You, Me, Then Snow, by Khashayar Mohammadi
Khashayar Mohammadi has established himself in CanLit as a prolific and multi-talented writer, widely publishing poetry, prose, and translation in journals and chapbooks. You, Me, Then Snow is Mohammadi’s first full-length collection, showcasing his brilliant and measured poetic voice. “Dear Kestrel”—excerpts of which previously appeared in BAD NUDES Magazine—captures the sense of longing for communication and connection that runs through the collection. “In past midnight hues of neon/I can hardly see you Kes/A memory blurred into a city blurred/without my glasses.” This book is darkly funny, honest, and uniquely its own.
Evie of the Deepthorn, by André Babyn
Evie of the Deepthorn is a confident and gripping debut. Through nonlinear prose and shifting perspectives Babyn tackles the complexities of grief, childhood trauma, and personal identity. The town of Durham, Ontario, and the titular phrase both act as characters in themselves, tying together but holding different meanings for Kent, Sarah, and Reza in their respective searches for answers. Evie of the Deepthorn is an affecting novel about small town life, isolation, loss, and community. From a sentence level to his conceptually ambitious storytelling, Babyn is an author worth paying attention to.
Congratulations, Rhododendrons, by Mary Germaine
In an interview with Simcoe County journalist Brad Pritchard, Mary Germaine claims she was “aiming to write a book about garbage but it ended up being all about love.” Congratulations, Rhododendrons is a brilliant collection of poems curiously navigating the absurdities of the present moment.

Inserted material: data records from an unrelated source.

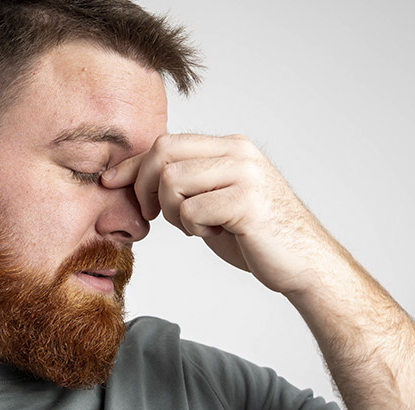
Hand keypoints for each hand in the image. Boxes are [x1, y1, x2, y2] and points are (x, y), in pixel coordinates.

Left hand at [101, 133, 342, 296]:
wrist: (303, 262)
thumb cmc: (254, 234)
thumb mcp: (213, 199)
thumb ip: (185, 182)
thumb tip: (135, 177)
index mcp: (230, 146)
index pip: (166, 143)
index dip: (133, 165)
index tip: (111, 182)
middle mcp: (238, 152)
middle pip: (163, 154)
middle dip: (144, 188)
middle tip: (152, 215)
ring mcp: (245, 174)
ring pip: (172, 182)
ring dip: (173, 212)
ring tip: (198, 226)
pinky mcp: (247, 201)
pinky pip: (191, 210)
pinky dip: (193, 228)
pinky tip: (216, 233)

Despite the unabashed juxtaposition of natural beauty and man-made garbage, there is a persistent hope in the collection.
Hell Light Flesh, by Klara Du Plessis
Klara Du Plessis’ second full-length collection is a powerful and intelligent exploration of art, criticism, family, and abuse. An undercurrent of violence complicates the book’s domestic setting: “...touch the banister to illustrate normality,/carry myself upwards, open/armed to hold myself ascending.” The inclusion of soundwave snapshots so well suits the rhythms and liveliness of Du Plessis’ poetics—measured and moving. Du Plessis builds structures of sound and rhythm, blurring the outer edges of physical place, present moment, and memory.
Natural Killer, by Harriet Alida Lye
Harriet Alida Lye presents a stunning view of life as a teenager in hospital in this gripping and emotional memoir. Faced with a rare cancer diagnosis—referred to, she finds out, as “natural killer”—Lye chronicles her time spent in Toronto’s Sick Kids Hospital, including emails, notes, and to-do lists written by herself, her family, and her friends. The narrative weaves together this time and fifteen years in the future, when 30-year-old Lye becomes pregnant despite the cancer treatments said to make this impossible. The story is at once vulnerable and strong, with a steady pace and emotional restraint that reveals Lye’s mastery of prose.
Dumb-Show takes a close and critical look at the modern-day university campus and the rigidity and consequences of its traditions and structures. Heather and Geoffrey, twenty-something siblings, become entangled in separate power struggles with a controversial professor, Dr. Barry Martin. His divisive views on masculinity have put him in the public spotlight in a way that's created both public disgust and a private lust for proximity. As Geoffrey fumbles through grandiose academic desires, and Heather attempts to orient herself in a sea of conflicting impulses and indignities, the performances, and the absurdities, become unwieldy.